The implementation associated with the August 1998 version of the driver
based on HEADER A added slightly better buffer capabilities to the
application. It had the unfortunate side effect of making kernel memory
allocation more difficult within the still-emerging 2.2 kernel. The latter
problem was the very reason a new sg driver based on HEADER B was being
considered for inclusion in February 1999. In early March 1999 the sg
driver based on HEADER B was included in Alan Cox's linux test version
2.2.2-ac6 . It remained in every "ac" version until it went "live" in
2.2.6 on 16th April 1999, 6 weeks and several bug fixes after it had
first appeared in the "ac" version.

In mid-March 1999, about 2 weeks after the new driver first appeared in
an "ac" version, Jörg Schilling released a new version of the driver
based on HEADER A but this time, it had almost the same implementation as
HEADER B. A careful reading of the "sg.c" file in question (or the use
of "diff") will confirm this.

Is there anything wrong with this? Not really, this is what the free
software movement is about. However, in this case, there is at least one
technical problem and several practical ones though. 

That implementation reserves kernel buffers for DMA purposes on a per 
file descriptor basis. The amount actually reserved depends on several 
dynamic variables (not least that memory is a limited resource). Jörg 
Schilling in his "hybrid" driver reports (via the ioctl SG_GET_BUFSIZE)
a constant (SG_BIG_BUFF) instead of the variable. This constant is then 
used by his linux transport layer in cdrecord. The author has pointed this
out on several occasions, but this does not match the cdrecord transport
level architecture so it is "incorrect". 

Then there are the practical issues of who will support that "hybrid"
driver and the 8 weeks of fine tuning, documentation, utility and test 
program work since Jörg Schilling forked the development. To date there 
has been no attempt to track the implementation of the released driver.

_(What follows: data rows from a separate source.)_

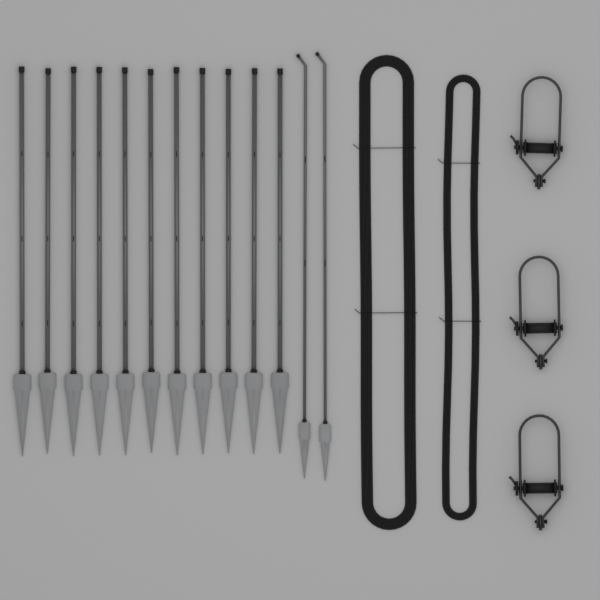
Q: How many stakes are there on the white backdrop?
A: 13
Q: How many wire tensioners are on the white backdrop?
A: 3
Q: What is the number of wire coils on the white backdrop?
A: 2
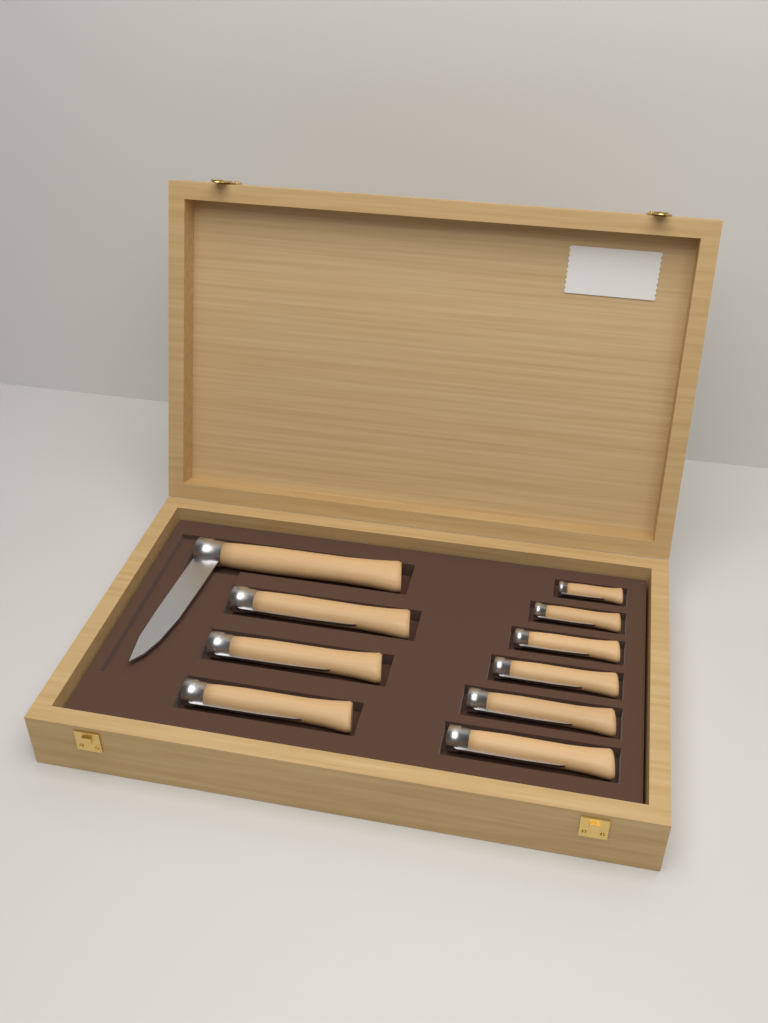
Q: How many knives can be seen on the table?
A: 10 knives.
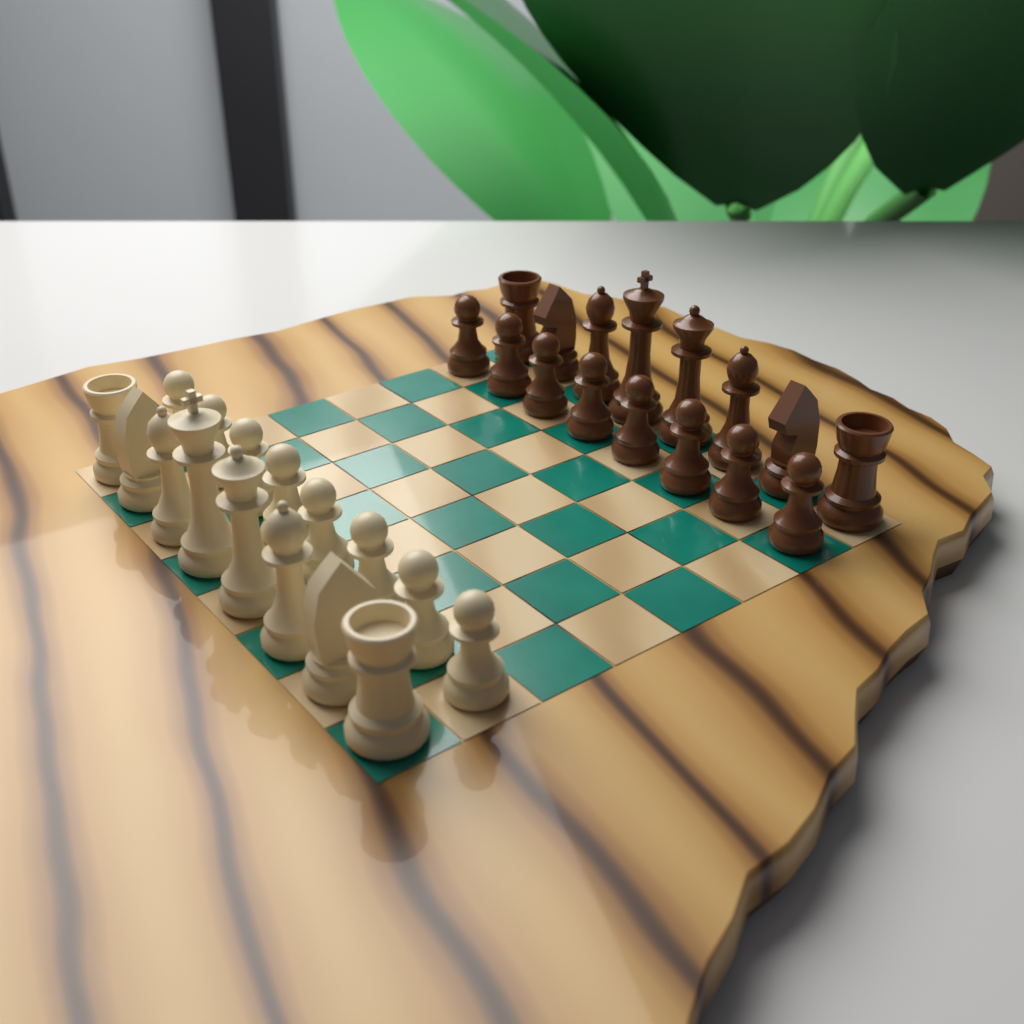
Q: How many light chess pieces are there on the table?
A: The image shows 16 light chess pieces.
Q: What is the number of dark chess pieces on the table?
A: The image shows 16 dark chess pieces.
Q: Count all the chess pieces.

Jörg Schilling's stated aim (see sg.h in his new version) is that all
applications based on the sg device use his transport layer (called libscg). 
The "abstraction" that this transport layer offers is to make all other SCSI
generic interfaces including CAM and NT's ASPI, look like a SCSI generic 
packet driver called scg that Jörg Schilling wrote in 1986 for SUN hardware. 
The danger here is that questionable design decisions in libscg become
reflected in the sg device driver and hence are forced on other sg-based
applications (eg SANE and cdparanoia) that are disinclined to use libscg.


Conclusion
----------

Even though HEADER A was first released publicly in the middle of 1998 it
was built on top of an implementation that did not supply the requested
enhancements. For whatever reasons it was not accepted at the time into
development kernel (2.1.x). The author played no part in this decision making
process but in private email (August 1998) did point out some design
weaknesses.

After months of inaction and the release of the 2.2 series of kernels,
the author's implementation based on HEADER B was "dusted off" and tested
by people who were having real problems (usually memory related) with the
original sg driver. Alan Cox noticed this and put the new driver in 
2.2.2-ac6. Within weeks Jörg Schilling re-entered the fray with a driver
using HEADER A based on the same implementation. The extensions offered by
both headers are not mutually compatible, still an attempt was made to
merge them which failed. Jörg Schilling put his technical objections up
quite forcibly and was listened to. Those technical objections have been
the subject of this paper. Those objections were either considered not
to have merit or not be sufficient to change the sg driver under test.